Prime Minister Viktor Orban, who is in the Kazakh capital on a two-day official visit, has accepted Rethelyi’s resignation, spokesman Peter Szijjarto said. He added that Rethelyi had already agreed in 2010 to work for a two-year term only.
Lajos Korozs, a senior official of the main opposition Socialists, said Rethelyi should not have been a minister even for these two years, as he, “whilst being a very capable doctor, has no affinity for the areas of which he had been put in charge, namely welfare, education and culture policy”. Korozs added that the welfare sector had been “reduced to rubble”, the administrative system destroyed and while most institutions had been nationalised, funding for them has not increased. As regards Balog’s appointment to succeed Rethelyi, Korozs said “as long as the prime minister’s ideas dictate everywhere, the name of a particular minister is irrelevant.”

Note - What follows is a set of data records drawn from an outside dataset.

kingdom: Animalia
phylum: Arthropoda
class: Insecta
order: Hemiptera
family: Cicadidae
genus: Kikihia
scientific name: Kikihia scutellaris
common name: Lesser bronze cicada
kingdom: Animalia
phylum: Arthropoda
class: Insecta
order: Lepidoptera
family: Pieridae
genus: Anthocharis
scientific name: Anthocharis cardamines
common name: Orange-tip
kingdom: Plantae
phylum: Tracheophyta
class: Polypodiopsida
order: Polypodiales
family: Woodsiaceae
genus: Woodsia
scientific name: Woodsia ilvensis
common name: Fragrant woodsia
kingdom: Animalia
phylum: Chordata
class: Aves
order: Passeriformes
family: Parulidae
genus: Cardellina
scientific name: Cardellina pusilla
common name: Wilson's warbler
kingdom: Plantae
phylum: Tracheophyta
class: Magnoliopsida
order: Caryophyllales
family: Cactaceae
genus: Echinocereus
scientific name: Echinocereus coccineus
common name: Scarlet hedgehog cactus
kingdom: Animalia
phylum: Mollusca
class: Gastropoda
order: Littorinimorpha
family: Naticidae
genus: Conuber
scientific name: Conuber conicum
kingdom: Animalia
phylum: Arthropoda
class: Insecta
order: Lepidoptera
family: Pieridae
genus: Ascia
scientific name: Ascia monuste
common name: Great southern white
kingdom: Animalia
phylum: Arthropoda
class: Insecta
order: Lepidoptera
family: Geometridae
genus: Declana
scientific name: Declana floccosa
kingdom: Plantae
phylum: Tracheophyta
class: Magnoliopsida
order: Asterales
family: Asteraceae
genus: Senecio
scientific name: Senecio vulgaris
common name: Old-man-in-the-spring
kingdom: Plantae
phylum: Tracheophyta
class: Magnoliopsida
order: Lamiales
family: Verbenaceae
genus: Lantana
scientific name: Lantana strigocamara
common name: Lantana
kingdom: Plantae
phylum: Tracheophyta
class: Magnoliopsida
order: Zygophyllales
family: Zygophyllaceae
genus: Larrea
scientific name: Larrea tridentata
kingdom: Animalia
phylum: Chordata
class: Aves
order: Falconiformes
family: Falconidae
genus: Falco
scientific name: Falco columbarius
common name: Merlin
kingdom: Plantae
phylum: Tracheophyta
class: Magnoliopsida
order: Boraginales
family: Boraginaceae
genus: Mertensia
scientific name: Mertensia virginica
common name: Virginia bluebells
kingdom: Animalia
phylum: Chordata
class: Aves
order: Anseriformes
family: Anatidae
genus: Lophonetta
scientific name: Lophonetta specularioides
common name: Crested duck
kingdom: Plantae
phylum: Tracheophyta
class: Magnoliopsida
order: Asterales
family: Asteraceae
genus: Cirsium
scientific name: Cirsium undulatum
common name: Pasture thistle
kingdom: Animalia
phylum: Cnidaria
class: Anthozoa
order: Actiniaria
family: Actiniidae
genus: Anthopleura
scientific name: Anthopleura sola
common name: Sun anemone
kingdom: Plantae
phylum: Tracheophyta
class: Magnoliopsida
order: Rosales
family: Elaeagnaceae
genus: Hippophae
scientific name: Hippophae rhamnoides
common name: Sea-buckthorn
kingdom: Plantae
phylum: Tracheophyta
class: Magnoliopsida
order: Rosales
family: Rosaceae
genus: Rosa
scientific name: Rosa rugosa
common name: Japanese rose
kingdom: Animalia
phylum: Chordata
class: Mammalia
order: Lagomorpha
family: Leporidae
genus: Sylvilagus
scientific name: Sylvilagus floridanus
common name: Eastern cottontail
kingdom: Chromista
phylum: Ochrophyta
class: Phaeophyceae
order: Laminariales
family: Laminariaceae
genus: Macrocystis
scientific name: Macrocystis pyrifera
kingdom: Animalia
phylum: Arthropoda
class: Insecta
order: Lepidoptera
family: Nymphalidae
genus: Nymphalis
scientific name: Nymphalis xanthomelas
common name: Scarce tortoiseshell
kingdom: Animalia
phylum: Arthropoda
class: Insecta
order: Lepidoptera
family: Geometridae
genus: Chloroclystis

Rethelyi, a medical professor who has advised the junior ruling Christian Democrats since 1990, earlier said that he would quit his post at the super-ministry — which covers heath, education, culture, social and sports issues — on his own accord.
Orban thanked Rethelyi for doing an “excellent job” in government in the past two years.
Rethelyi said in his resignation letter that he had fulfilled his duties to the best of his ability, but in the future the ministry would require a leader “who is more actively involved in day-to-day politics”. He added that the ministerial structure with different portfolios worked well in practice.
Balog said he was honoured to be considered for the post. He told MTI that he would disclose his plans for the future at the parliamentary hearing to be held before his formal induction.
Balog, 54, is a minister of the Reformed Church of Hungary, and worked as a minister from 1983 to 1989 before he took a job as a lecturer at the Reformed Church University in Budapest. He also holds a diploma in mental hygiene from the Sports University. He holds various posts in European religious organisations.
Balog worked as an adviser to Fidesz’s parliamentary group from 1990 to 1993 and from 1998 to 2002 he was an adviser on religious matters at the Prime Minister’s Office. A Fidesz lawmaker since 2006, he was deputy parliamentary group leader from 2007 to 2010 whilst serving as chairman of parliament’s committee on human rights, minorities, civil and religious affairs.
Balog is married with five children.